This zip file contains R and Python code implemeting the MIAV, JF, and FC 
synthetic data generation strategies based on TabPFN models (and TabICL 
models for categorical data), alongside code for running the experiments 
and evaluating the different synthesizer's performances.

It contains a mix of Python scripts, Jupyter notebooks, and R scripts.

The synthetic data generation was performed mostly in Python, while the 
performance evaluations were performed in R. 

See below brief descriptions of each file.

######################################
## Python code:
######################################

"utility_functions_implementing_tabpfn_generators_iclr.py"
Python script containing utility functions implementing the generators.

"additional_utility_functions_for_tabpfn_generators_iclr.py"
Python script with additional helper functions.

"generate_synthetic_data_for_real_data_experiments_openml_cc18.ipynb"
Jupyter notebook for performing synthetic data generation on the first set of 21
datasets from the OpenML-CC18 benchmark suite (listed in Table 4). 

"generate_synthetic_data_for_real_data_experiments_openml_cc18_additional.ipynb"
Jupyter notebook for performing synthetic data generation on the additional 15
datasets from the OpenML-CC18 benchmark suite (listed in Table 4).

"generate_synthetic_data_for_real_data_experiments_openml_cc18_categorical.ipynb"
Jupyter notebook for performing synthetic data generation (using TabICL-based and 
TabPFN-based strategies) on the 8 categorical datasets from the OpenML-CC18 
benchmark suite listed in Table 7.

"myav_jf_fc_on_baseline_data.ipynb"
Jupyter notebook for performing MIAV, JF, and FC synthetic data generation on the 
baseline comparison datasets listed in Table 5. 

"noisy_miav_for_baseline_comparisons.ipynb"
Jupyter notebook for performing noisy-MIAV synthetic data generation on the 
baseline comparison datasets listed in Table 5.

"synthcity_plugin_for_smotenc_generator.py"
Synthcity plugin implemeting the SMOTE generator.

"synthcity_baseline_comparisons.ipynb"
Jupyter notebook for performing synthetic data generation on the baseline
comparison datasets using the DDPM, ARF, CTGAN, TVAE, and bayesian-network
generators (using the Synthcity library).

"runtime_benchmarking.ipynb"
Jupyter notebook for running the runtime benchmark experiments comparing the 
MIAV, JF, and FC strategies.

"generate_tabpfn_predictions.py"
Python script for running TabPFN in R using reticulate. To run TabPFN in R you
need to first create a virtual environment (venv), activate it, and install 
TabPFN using a terminal, and then download the above file in the virtual
environment and run:
library(reticulate)
use_virtualenv("~/<folder where you created your virtual environment>/venv")
source_python("generate_tabpfn_predictions.py")

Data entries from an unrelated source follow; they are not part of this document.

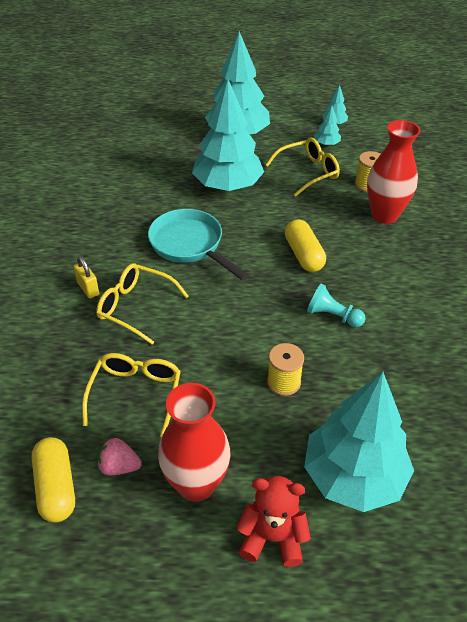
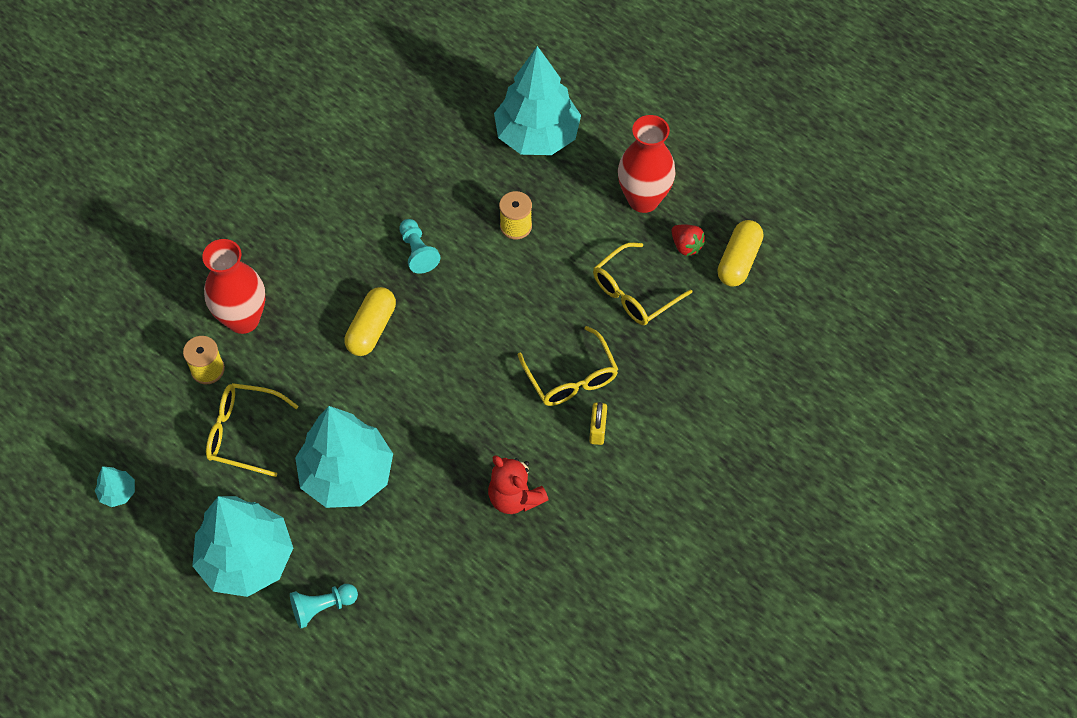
camera: 140 degrees left, 15 degrees up
pink strawberry [98,438,142,476] -> red strawberry [671,225,705,256]
turquoise pan [148,209,249,280] -> none
red teddy bear [236,476,311,567] -> red teddy bear moved to [488,455,549,514]
turquoise tree [314,105,341,146] -> none
none -> turquoise pawn [290,584,358,629]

######################################
## R code:
######################################

"utility_functions_for_miav_tabpfn_iclr.R"
Script containing utility functions implementing the generators,
evaluation metrics, and the helpers for performing the experiments. 

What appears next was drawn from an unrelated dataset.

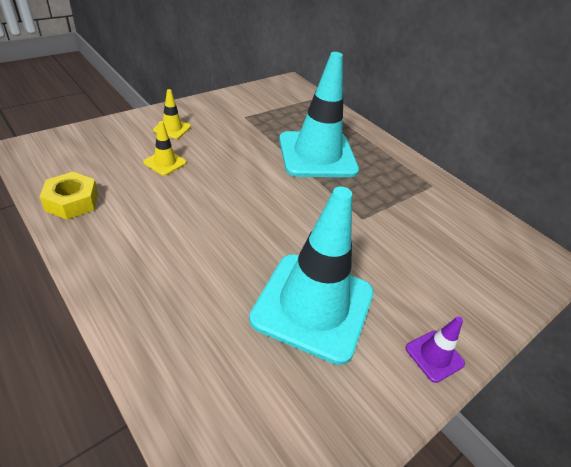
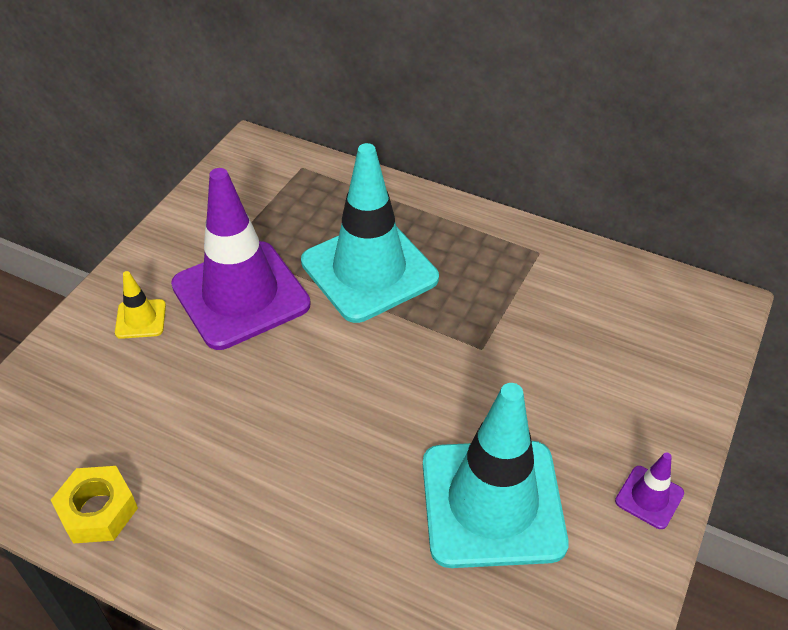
camera: 20 degrees left, 5 degrees up
yellow traffic cone [143,121,187,176] -> none
none -> purple traffic cone [171,168,311,350]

"run_simulated_data_experiments_abs_rho.R"
Script for running the simulated data experiments based on correlated
beta distributed data.

"run_real_world_data_evaluations_on_first_21_datasets.R"
"run_real_world_data_evaluations_on_additional_15_datasets.R"
Scripts for running the data fidelity and data privacy evaluations on the
the real-world data from the OpenML-CC18 benchmarck suite. The firt script
perfoms the evaluations on a first set of datasets containing less than 
2000 samples and less than 100 features, while the second one run the 
evaluations of a second set containing 15 additional datasets (containg less 
than 10000 samples and 500 features, and which were not included in the first 
set). The 36 datasets are listed in Table 4.

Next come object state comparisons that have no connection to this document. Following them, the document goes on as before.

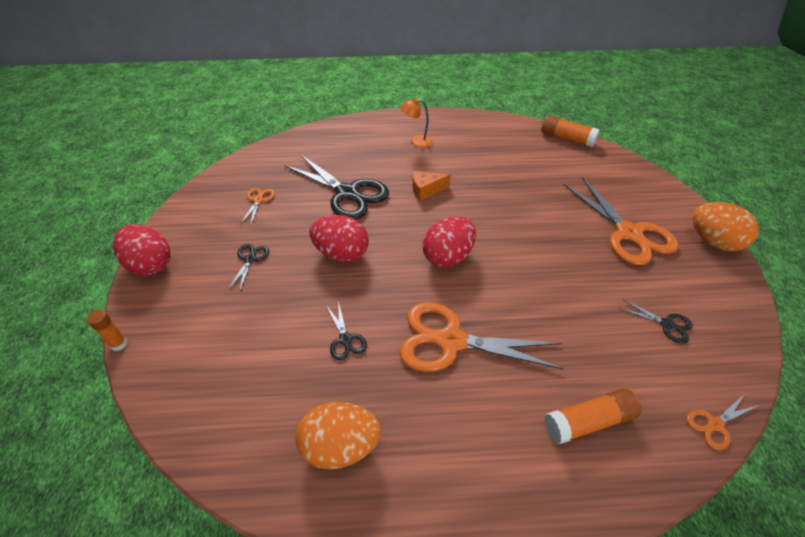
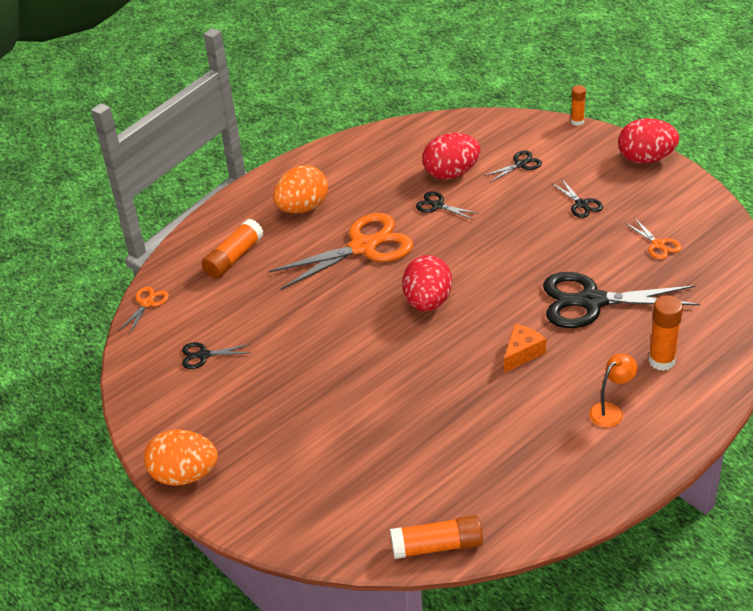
camera: 145 degrees right, 5 degrees down
orange egg [296,402,381,469] -> orange egg moved to [273,165,328,213]
red egg [309,215,369,262] -> red egg moved to [422,133,480,180]
orange scissors [564,177,679,265] -> none
none -> black scissors [483,150,542,182]
none -> orange glue stick [648,295,683,371]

"run_real_world_data_evaluations_on_baseline_datasets.R"
Script for running the data fidelity and data privacy evaluations on the
7 real-world datasets listed in Table 5.

"run_real_world_data_evaluations_on_categorical_datasets.R"
Script for running the data fidelity and data privacy evaluations on the
the 8 categorical real-world datasets listed in Table 7.

"generate_illustrative_figures.R"
Script for generating Figures 1, 2, and 3 in the main text, Figures 5, 6, 
7, 8, and 9 in Appendix D, and Figure 10 in Appendix E.

"generate_manuscript_experiment_results_figures.R"
Script for generating Figure 4 in the main text, Figure 11 in Appendix H,
Figures 12, 13, 14, 15, 16, and 17 in Appendix I.6, and Figures 21 and 22
in Appendix K.

"generate_plots_for_noisy_miav_comparisons.R"
Script for generating Figures 18, 19, and 20 in Appendix J.